Christian Gagné
August 2016
The following is a small demo of the use of Emacs Org-mode coupled with a TeX engine to produce Web content in different formats. A preliminary version of the present page was shown at the TeX Users Group 2016 meeting in Toronto.
Below is a comparison of the same text content first in HTML, then SVG inside an img
element with text converted to paths, and finally directly-included SVG with proper SVG Text. Display may vary depending on the browser, even in recent versions. The text enunciates a principle that the author of the present page holds dearly.
With highly structured notations, the verbosity might actually be embraced if the material is narrative, with both long stretches of linear sequences and arbitrary depth in some places. The depth is often the result of aesthetic goals that require many levels of tag nesting, which might indeed create a Welter of Delimiters.
When the intended fonts are present, the last two instances have much better layout since the content was typeset by a TeX engine in DVI mode and subsequently converted by the wonderful tool dvisvgm. The intended fonts, in this case, are Charis SIL or Bitstream Charter: the metrics in the DVI were calculated with Charter chosen as the main body font. Many font families with similar metrics will give pleasing results. Such sophisticated typesetting affords both economy and ergonomics, and that is why I consider it worthy of the effort for Web content production – and also because this allows one to typeset for the Web the kind of complex content that TeX excels at, be it book-quality tables, expansive bibliographies or multi-language text in several directions. Perhaps someday the Web browsers will include magical unicorn TeX-equivalent layout engines, but that day has not yet arrived.
With the third instance, we get the best of both worlds: the SVG Text can be made as semantic and as accessible as one desires by adding the appropriate markup (e.g. ARIA). It can also be selected, copied and pasted into applications that recognize the content type as text.

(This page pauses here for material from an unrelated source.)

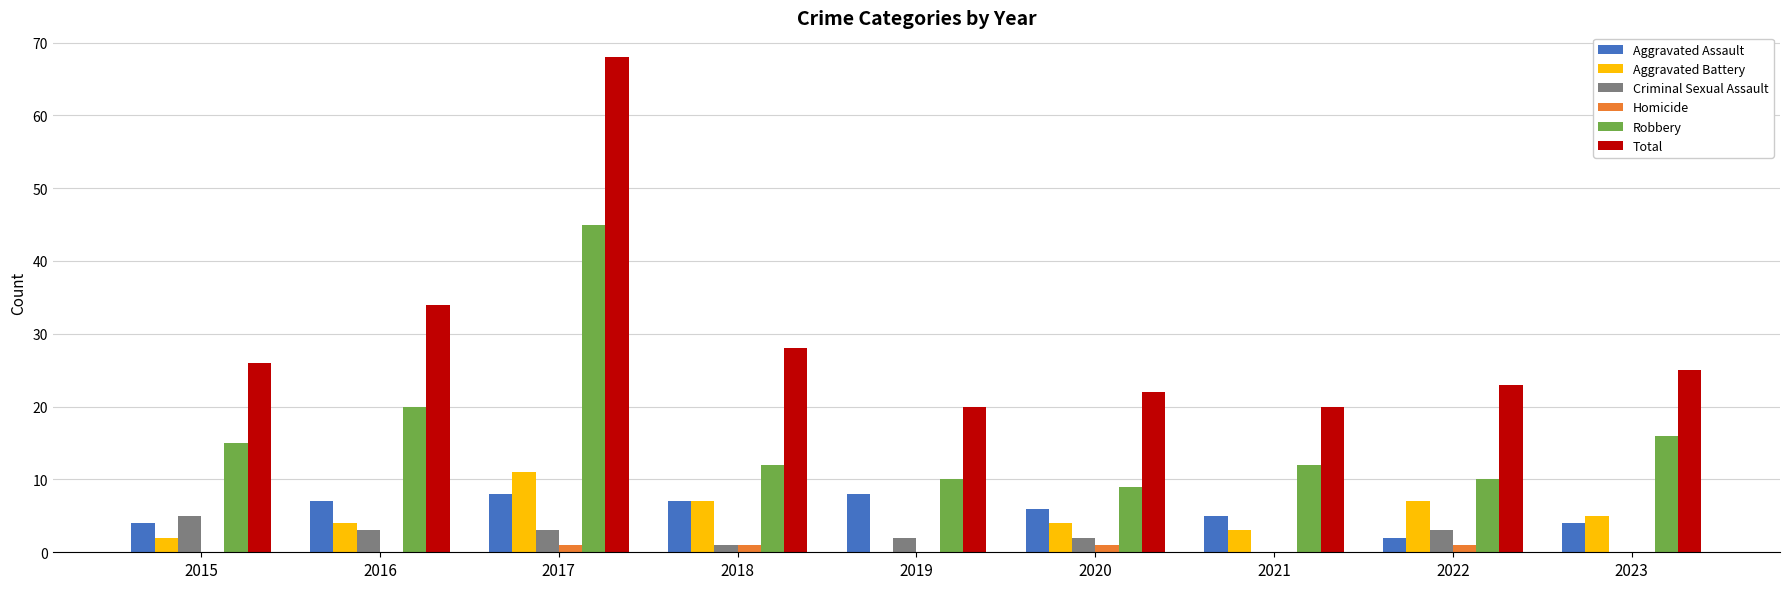

Which series has the largest total across all categories?

Total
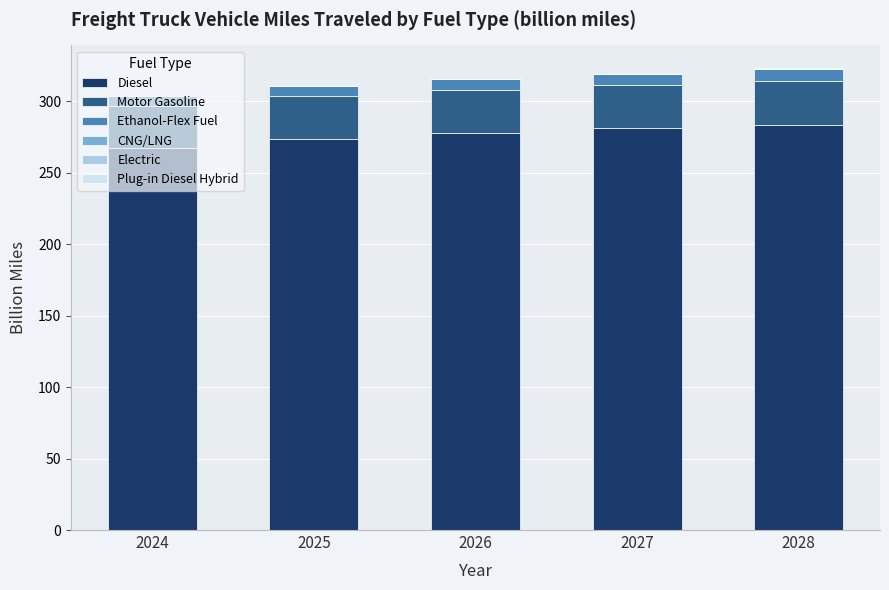

What is the total value across all series at 2027?

319.4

Now, the following is an example of how Org-mode syntax can be used to produce such reusable content, with flexible structure notations that export to multiple formats (in this case primarily HTML5 and LaTeX).
#+begin_section
#+attr_html: :id about-blocks :class mt_sectitle
#+begin_header
How block-delimited lines become paragraphs,
which are at the syntactic level
of mt_concept(elements) in Org parlance
#+end_header
The parsing rules dictate that, because Org
is very much a mt_emphasis(line-based) format
(in its surface guise), paragraphs are created
inside the special blocks as expected.
As for the lexical macros, they are expanded
at the very beginning of the export process.
#+end_section
The above contains Org special blocks, which create so-called ‘greater elements’ and ‘elements’ (roughly equivalent to CommonMark’s container blocks and leaf blocks), plus some lexical macros, which are Org ‘objects’ (inlines in Markdown/CommonMark). The mt_
prefix means ‘multi-target’, since the constructs will be substituted for the appropriate HTML or TeX markup depending on the selected export format. Note that the macro names are here rendered in a different font so as to denote that they are user-defined names in the Org source.
The previous example exports to the following HTML, whose rendition depends on the present page’s associated CSS:
How block-delimited lines become paragraphs, which are at the syntactic level of elements in Org parlance
The parsing rules dictate that, because Org is very much a line-based format (in its surface guise), paragraphs are created inside the special blocks as expected.
As for the lexical macros, they are expanded at the very beginning of the export process.
Here is the same Org fragment exported to LaTeX, with the LaTeX being handled differently from the first example above: here it is typeset to PDF and the PDF is converted to SVG with the Poppler conversion tools. The Poppler tools are widely available today: they are part of Inkscape and can also be used with the Unix-like command-line utility pdf2svg, which means that nowadays they can even be used on Windows if one installs the Windows Subsystem for Linux. The rendition here is a minimalistic example of what can be done with the pdfTeX engine; the body text is typeset in the rather exclusive Concrete Roman family, which is very suitable for the Web:
Finally, the following is one small step in my long quest to find the most satisfying notation for structuring text. Here, the delimiters are inspired by the substitution operator of equational logics, based on the famous Leibniz rule. Interestingly, this parenthesis-then-square-bracket arrangement is the reverse of Markdown’s link syntax, which might be a good thing or not depending on who you ask. This syntax is just an idea that I am floating around, I certainly don’t want to use an actual equational logic system to write documents. Someday, the most beautiful and useful syntax will emerge from such essays.
(
(
How block-delimited lines become paragraphs,
which are at the syntactic level
of (elements)[ps_concept] in Org parlance
)
[ps_header]
The parsing rules dictate that, because Org
is very much a (line-based)[ps_emphasis] format
(in its surface guise), paragraphs are created
inside the special blocks as expected.
As for the lexical macros, they are expanded
at the very beginning of the export process.
)
[ps_section]